Finance Minister Pravin Gordhan arrives to deliver his 2016 budget address at Parliament in Cape Town. Picture:  REUTERS/MIKE HUTCHINGS
Finance Minister Pravin Gordhan arrives to deliver his 2016 budget address at Parliament in Cape Town on Wednesday. Picture: REUTERS/MIKE HUTCHINGS

THE big story of the week was Finance Minister Pravin Gordhan’s ultimately unsuccessful attempt to pull two rabbits — fiscal consolidation and economic growth — out of the same budgetary hat. He was unable to set out a compelling growth strategy, advance labour market reform, or remedy debilitating policy uncertainty that continues to deter investment.

Despite his commitment to a review of state-owned enterprises, he lacks the political power to unravel these complex African National Congress (ANC) patronage systems.

The boundaries of change were set by cronyism, the power of public sector unions, antipathy towards the private sector and public discontent about the economy. Such discontent matters more than ever, because of the electoral threat posed by the Economic Freedom Fighters.

Gordhan received little support from his president, Jacob Zuma, who continues to be the lynchpin of parastatal patronage. But it is not just the leader who has shrugged off responsibility: it seems that the ANC leadership refuses to look reality in the face.

Tripartite alliance leaders mutter about the ratings agencies rather than proposing courses of action that might avert a downgrade. Sub-investment status will raise the cost of borrowing and oblige some large institutional investors to leave.

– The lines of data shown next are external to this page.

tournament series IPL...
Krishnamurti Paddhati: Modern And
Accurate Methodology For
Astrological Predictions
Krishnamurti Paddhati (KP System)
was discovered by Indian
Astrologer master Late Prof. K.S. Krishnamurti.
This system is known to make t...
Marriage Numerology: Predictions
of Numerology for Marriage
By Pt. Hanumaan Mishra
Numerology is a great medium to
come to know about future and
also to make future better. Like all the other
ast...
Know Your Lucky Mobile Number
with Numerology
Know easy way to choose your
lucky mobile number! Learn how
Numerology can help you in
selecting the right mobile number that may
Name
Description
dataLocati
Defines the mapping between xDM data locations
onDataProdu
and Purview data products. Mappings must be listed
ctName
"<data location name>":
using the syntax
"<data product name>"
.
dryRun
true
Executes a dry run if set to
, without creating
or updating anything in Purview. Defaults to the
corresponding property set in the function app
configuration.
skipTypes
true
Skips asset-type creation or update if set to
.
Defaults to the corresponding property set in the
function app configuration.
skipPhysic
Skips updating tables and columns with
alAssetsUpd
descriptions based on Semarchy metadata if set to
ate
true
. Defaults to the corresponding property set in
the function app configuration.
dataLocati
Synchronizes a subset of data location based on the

But a downgrade is primarily a signal rather than a driver: sluggish economic growth, unsustainable public finances, policy inconsistency and the capture of bloated state-owned enterprises, provide good reasons for institutional investors to go elsewhere.

The ANC seems to be preparing itself for a blame-shifting exercise. If (when?) the downgrades come, neo-imperialist machinations are likely to be unveiled as the malevolent causes. Secretary-general Gwede Mantashe told an antiracism rally that the US government is mobilising support for "regime change" in SA. The alleged instrument of this malign intent is the Mandela Washington Fellowship programme, hitherto viewed as an innocuous jaunt that exposes young leaders to ideas that are currently unfashionable in higher education institutions (such as that liberal democracy is quite a good thing).

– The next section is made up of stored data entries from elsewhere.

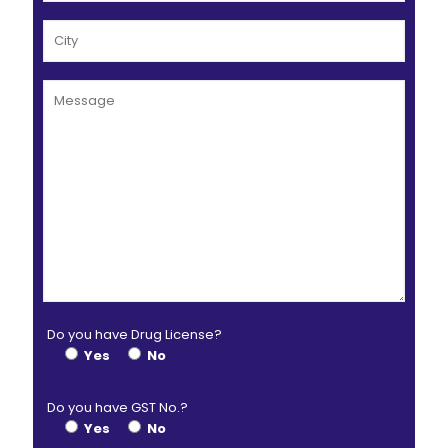
Do you have Drug License?
Yes
No
Do you have GST No.?
Yes
No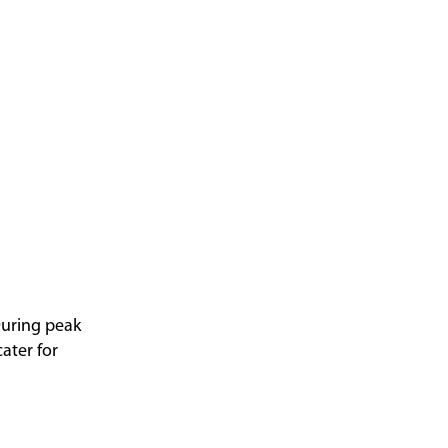
 During peak
ater for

Outlandish international conspiracy theories find fertile ground in the ANC. The Source Reports document, used to discredit then Congress of South African Trade Unions general secretary Zwelinzima Vavi in 2013, purported to be written by a mole within the National Endowment for Democracy, a US-funded nongovernmental organisation promoting liberal democracy. The organisation, we were told, instigated the Marikana massacre, triggered xenophobic attacks and fomented service delivery protests.

A few years earlier, former ANC deputy president Kgalema Motlanthe claimed imperialist western powers were seeking regime-change in Zimbabwe: "If it can be done in Zimbabwe, it will be done to us tomorrow." A party of government can be voted out of office, but when a liberation movement loses power, it is a "regime change".

The idea of regime-change is intended to disparage the electoral choices citizens make. Because the movement represents the interests of the masses — and understands those interests better than the masses themselves ever could — a legitimate electoral defeat is by definition impossible. Motlanthe once described the Democratic Alliance as "not truly South African", noting it "targets" poor people. "If you can get … the poor on your side, you can be in government."

State Security Minister David Mahlobo is the latest heavyweight to inveigh against the imperialist peril. He told a parliamentary committee on Tuesday that SA is not immune to the threat of regime-change, and identified the news media as one of the imperialists’ principal stooges.

Mantashe and Mahlobo are offering us an early foretaste of the political fantasy world towards which we may soon be hurtling.